霞が関パートナーズ法律事務所の弁護士伊澤大輔です。

 

女子高校生に対する児童買春の罪で、3年余り前に罰金50万円に処せられたことのある男性が、グーグル検索で自分の住所と氏名を入力して検索すると、その逮捕歴に関する記事が検索結果として表示されてしまうことから、「更生を妨げられない利益」が違法に侵害されているとして、グーグルに対し、検索結果の削除を求める仮処分を申立て、認められました。

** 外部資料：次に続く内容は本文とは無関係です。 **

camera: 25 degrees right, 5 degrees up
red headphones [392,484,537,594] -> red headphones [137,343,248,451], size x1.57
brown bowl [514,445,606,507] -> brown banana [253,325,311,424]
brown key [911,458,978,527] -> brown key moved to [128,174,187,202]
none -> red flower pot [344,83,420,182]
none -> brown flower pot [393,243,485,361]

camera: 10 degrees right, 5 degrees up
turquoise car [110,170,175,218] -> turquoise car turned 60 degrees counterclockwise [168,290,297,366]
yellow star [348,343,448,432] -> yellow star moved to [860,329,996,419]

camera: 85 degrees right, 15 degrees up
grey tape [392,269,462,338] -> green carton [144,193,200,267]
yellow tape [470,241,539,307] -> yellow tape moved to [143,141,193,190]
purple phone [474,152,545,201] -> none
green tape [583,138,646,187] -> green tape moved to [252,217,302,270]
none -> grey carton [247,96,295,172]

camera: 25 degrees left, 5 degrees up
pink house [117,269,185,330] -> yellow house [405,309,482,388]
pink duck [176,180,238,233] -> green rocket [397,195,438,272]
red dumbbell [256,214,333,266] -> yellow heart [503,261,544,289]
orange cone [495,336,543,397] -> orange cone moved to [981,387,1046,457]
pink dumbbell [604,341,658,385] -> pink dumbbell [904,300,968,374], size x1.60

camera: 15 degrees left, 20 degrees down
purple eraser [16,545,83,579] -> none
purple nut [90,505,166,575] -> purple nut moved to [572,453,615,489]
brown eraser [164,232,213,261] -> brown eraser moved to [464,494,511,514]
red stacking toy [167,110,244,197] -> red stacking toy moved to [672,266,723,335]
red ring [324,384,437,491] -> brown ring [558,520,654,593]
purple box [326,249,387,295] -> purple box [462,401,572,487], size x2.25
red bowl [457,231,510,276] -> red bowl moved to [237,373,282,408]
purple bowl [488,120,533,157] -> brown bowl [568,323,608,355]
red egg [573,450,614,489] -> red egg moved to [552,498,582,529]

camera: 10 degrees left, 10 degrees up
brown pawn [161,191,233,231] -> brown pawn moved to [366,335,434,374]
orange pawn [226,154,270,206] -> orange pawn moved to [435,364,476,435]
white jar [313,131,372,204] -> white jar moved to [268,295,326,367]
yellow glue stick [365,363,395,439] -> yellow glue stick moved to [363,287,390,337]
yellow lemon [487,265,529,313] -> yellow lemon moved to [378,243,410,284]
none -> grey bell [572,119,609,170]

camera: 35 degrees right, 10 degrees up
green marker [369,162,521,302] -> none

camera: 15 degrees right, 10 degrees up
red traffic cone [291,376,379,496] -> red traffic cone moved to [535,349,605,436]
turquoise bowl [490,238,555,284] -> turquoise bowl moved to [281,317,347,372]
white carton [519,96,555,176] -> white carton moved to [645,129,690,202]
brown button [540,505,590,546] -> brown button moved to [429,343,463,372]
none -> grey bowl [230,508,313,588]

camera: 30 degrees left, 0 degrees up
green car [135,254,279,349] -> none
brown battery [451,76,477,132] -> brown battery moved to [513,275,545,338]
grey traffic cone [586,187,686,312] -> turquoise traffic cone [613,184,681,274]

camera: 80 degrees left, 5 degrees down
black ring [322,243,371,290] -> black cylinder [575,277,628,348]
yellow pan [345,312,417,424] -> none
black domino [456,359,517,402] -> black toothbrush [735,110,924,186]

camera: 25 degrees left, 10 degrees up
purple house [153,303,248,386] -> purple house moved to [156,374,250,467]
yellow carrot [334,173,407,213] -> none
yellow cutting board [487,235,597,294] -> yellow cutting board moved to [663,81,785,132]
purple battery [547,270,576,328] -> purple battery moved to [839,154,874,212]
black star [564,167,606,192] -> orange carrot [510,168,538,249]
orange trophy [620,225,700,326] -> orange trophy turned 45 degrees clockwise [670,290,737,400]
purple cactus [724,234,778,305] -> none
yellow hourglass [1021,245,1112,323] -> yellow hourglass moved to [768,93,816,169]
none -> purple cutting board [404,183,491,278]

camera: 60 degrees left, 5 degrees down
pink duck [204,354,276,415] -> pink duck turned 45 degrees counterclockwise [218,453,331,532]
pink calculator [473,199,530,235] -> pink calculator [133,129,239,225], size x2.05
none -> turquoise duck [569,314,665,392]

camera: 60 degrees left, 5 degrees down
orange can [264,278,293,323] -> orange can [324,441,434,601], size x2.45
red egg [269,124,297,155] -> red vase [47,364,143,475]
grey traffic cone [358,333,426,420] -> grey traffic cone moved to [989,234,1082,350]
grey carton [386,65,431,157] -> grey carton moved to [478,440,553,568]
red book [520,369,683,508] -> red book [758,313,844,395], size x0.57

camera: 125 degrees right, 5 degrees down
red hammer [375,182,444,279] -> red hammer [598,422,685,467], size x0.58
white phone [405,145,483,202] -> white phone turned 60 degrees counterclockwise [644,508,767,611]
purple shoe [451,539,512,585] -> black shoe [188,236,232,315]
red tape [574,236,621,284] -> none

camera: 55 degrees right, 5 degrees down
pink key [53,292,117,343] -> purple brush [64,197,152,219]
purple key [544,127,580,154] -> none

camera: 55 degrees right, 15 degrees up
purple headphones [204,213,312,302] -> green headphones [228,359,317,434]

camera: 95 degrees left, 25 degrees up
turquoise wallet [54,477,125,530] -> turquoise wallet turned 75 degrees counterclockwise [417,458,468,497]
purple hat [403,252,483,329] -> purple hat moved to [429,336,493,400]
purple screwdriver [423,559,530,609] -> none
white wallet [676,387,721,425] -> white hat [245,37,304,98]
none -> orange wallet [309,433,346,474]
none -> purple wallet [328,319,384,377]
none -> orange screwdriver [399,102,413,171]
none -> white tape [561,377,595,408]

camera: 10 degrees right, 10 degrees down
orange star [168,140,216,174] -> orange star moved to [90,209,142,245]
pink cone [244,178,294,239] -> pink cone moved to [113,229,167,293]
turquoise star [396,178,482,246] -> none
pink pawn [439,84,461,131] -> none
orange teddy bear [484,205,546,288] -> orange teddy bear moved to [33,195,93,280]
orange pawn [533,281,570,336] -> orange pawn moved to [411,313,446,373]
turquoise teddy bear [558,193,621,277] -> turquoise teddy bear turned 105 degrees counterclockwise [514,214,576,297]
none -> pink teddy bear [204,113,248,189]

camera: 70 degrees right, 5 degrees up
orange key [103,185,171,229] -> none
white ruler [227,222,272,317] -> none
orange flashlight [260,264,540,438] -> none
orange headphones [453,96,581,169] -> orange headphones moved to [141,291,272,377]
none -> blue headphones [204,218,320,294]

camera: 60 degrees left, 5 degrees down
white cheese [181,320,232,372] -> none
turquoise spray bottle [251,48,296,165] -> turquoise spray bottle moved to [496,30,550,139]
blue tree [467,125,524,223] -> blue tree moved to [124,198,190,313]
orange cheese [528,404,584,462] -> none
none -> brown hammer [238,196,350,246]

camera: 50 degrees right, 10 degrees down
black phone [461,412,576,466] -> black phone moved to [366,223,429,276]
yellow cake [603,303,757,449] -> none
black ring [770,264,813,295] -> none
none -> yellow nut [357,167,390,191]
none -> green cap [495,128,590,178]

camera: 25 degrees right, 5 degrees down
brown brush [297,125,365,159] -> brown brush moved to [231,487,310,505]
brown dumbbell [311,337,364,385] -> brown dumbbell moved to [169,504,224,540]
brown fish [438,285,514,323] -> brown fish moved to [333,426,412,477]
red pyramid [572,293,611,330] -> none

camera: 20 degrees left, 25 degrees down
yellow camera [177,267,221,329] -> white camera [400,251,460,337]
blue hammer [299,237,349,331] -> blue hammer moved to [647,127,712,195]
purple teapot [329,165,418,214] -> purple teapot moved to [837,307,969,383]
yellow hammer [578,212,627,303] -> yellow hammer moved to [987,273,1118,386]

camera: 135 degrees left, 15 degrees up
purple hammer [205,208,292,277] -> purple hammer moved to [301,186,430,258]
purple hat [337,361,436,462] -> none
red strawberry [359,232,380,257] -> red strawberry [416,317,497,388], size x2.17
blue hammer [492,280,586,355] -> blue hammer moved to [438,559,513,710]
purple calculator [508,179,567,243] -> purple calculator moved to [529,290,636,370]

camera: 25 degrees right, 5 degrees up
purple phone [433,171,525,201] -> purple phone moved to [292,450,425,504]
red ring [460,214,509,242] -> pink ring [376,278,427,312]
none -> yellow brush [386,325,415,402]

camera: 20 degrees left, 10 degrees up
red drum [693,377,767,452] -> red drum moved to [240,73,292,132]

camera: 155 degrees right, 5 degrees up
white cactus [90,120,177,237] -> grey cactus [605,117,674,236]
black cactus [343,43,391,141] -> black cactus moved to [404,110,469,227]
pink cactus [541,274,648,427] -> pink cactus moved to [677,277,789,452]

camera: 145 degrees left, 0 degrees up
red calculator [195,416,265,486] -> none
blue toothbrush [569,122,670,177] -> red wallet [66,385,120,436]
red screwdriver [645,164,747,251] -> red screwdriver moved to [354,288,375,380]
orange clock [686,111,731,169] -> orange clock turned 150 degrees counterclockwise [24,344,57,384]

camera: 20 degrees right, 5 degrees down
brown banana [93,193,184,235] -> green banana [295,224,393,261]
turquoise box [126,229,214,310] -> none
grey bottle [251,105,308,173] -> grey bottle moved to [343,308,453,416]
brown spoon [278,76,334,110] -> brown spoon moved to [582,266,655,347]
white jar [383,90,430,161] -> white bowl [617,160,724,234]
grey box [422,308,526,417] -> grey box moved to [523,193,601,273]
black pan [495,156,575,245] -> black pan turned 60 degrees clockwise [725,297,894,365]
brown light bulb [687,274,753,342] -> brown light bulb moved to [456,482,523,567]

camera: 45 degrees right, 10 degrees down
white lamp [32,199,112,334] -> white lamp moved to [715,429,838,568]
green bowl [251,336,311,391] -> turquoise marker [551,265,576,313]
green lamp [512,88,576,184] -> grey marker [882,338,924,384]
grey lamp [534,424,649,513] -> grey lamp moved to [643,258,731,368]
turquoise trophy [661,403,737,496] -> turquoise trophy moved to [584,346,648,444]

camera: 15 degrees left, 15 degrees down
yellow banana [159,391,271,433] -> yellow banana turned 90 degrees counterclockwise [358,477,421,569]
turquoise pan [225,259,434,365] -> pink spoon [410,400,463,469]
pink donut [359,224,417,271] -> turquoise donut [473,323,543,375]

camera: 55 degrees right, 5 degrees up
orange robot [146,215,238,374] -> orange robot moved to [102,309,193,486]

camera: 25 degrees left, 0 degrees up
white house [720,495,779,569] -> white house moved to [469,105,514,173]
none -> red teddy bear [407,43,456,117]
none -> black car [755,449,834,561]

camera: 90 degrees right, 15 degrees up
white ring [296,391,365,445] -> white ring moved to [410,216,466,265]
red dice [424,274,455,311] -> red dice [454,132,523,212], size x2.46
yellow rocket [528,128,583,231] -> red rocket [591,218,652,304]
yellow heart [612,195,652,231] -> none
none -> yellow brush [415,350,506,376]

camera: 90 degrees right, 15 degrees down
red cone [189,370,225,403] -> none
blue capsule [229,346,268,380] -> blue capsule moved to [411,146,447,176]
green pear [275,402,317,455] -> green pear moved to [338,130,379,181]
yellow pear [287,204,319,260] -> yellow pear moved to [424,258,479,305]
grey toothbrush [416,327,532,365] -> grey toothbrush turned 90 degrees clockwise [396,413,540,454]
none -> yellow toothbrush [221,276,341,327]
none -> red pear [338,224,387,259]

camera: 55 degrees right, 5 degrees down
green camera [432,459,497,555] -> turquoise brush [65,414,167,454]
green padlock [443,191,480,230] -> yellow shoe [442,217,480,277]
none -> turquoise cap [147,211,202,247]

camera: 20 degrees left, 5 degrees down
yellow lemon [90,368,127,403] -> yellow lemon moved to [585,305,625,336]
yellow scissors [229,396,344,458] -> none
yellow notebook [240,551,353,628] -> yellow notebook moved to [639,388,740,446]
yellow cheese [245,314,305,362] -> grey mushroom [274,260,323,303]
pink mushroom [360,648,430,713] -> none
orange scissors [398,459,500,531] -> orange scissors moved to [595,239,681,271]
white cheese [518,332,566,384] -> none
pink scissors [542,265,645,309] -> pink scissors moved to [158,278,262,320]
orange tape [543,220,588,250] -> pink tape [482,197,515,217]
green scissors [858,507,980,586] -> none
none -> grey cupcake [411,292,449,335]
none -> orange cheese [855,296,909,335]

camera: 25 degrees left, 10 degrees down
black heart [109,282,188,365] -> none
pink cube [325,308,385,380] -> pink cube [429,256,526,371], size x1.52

今回は、その決定(さいたま地裁平成27年12月22日決定)をご紹介させていただきます。

 

裁判所は、まず検索エンジンに対する検索結果の削除請求を認めるべきか否かは、諸般の事情を総合考慮して、更生を妨げられない利益について受忍限度を越える権利侵害があるといえるかどうかによって判断すべきであるとしました。

 

これに対し、グーグル側は、検索結果の削除は、元サイトや検索結果の表示内容が明らかに社会相当性を逸脱することが明らかで、元サイトの管理者等に表現の削除を求めていては回復しがたい重大な損害が生じるなどの特段の事情があるときしか認められるべきではないとか、元サイトへの管理者等への削除請求を原則とすべきであるなどと主張しましたが、これら主張は認められませんでした。

 

その上で、裁判所は、一度は、逮捕歴を報道され社会に知られてしまった犯罪者といえども、人格権として私生活を尊重されるべき権利を有し、更生を妨げられない利益を有するのであるから、犯罪等の性質等にもよるが、ある程度の期間が経過した後は過去の犯罪を社会から「忘れられる権利」を有するべきであると判示しました。

 

そして、わが国の刑事政策では、公的期間であっても前科に関する情報を一般に提供するような仕組みをとっていないこと、インターネットが広く普及した現代社会においては、ひとたびインターネット上に情報が表示されてしまうと、その情報を抹消し、社会から忘れられることによって平穏な生活を送ることが著しく困難になってしまうことも、考慮して判断する必要があるとして、罪を償ってから3年余りが経過した男性について、検索エンジンの公共性を考慮しても、更生を妨げられない利益が社会生活において受忍すべき限度を越えて侵害されているとして、検索結果の削除を認めたのです。

 

なお、裁判所は、保全の必要性について、当該検索結果を削除することは、グーグルにおいて日頃行っている削除依頼に対する任意の対応と大きな違いはなく、情報処理システム上の対処が必要なだけで、グーグルに実質的な損害を生じさせるものではないとも判示しています。